--- START ---
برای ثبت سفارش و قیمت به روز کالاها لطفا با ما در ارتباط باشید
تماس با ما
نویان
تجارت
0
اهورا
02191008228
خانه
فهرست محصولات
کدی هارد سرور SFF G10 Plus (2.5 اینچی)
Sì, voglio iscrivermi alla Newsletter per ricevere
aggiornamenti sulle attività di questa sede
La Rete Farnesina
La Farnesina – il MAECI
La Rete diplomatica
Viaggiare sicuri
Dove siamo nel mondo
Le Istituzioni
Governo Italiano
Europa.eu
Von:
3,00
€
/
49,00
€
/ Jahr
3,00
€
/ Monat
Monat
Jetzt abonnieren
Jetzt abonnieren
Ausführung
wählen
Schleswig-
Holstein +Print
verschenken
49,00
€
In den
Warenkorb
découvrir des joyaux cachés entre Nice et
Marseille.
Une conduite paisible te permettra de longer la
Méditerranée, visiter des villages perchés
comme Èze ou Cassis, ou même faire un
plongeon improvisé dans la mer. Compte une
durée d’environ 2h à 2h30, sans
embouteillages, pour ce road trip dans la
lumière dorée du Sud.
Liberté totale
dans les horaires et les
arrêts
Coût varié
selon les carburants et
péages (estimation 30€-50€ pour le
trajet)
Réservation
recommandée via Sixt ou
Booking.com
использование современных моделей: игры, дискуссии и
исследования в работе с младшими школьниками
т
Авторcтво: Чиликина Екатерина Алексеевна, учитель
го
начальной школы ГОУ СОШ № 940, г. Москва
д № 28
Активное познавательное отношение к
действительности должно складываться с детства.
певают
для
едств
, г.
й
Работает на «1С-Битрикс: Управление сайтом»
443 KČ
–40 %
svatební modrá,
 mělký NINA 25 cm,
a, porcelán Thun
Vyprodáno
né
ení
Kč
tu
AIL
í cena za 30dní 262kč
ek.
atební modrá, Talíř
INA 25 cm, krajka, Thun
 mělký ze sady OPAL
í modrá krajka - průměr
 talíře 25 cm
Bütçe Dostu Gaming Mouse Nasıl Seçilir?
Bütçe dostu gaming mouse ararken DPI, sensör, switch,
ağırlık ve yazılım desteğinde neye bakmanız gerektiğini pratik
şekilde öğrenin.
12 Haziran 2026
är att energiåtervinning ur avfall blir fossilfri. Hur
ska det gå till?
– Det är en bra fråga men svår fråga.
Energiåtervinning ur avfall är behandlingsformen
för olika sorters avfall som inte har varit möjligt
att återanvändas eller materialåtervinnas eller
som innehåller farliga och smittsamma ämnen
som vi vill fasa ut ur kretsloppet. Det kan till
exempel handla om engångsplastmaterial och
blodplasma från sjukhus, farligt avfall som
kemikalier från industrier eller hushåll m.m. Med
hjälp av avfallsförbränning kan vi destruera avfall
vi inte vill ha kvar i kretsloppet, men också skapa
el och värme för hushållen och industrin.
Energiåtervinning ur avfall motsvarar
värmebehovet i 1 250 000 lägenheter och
--- END ---
Locate every line in the data above that contains the string "till" and copy each of those lines in full.

→ **Reply to the exercise**
ska det gå till?
som vi vill fasa ut ur kretsloppet. Det kan till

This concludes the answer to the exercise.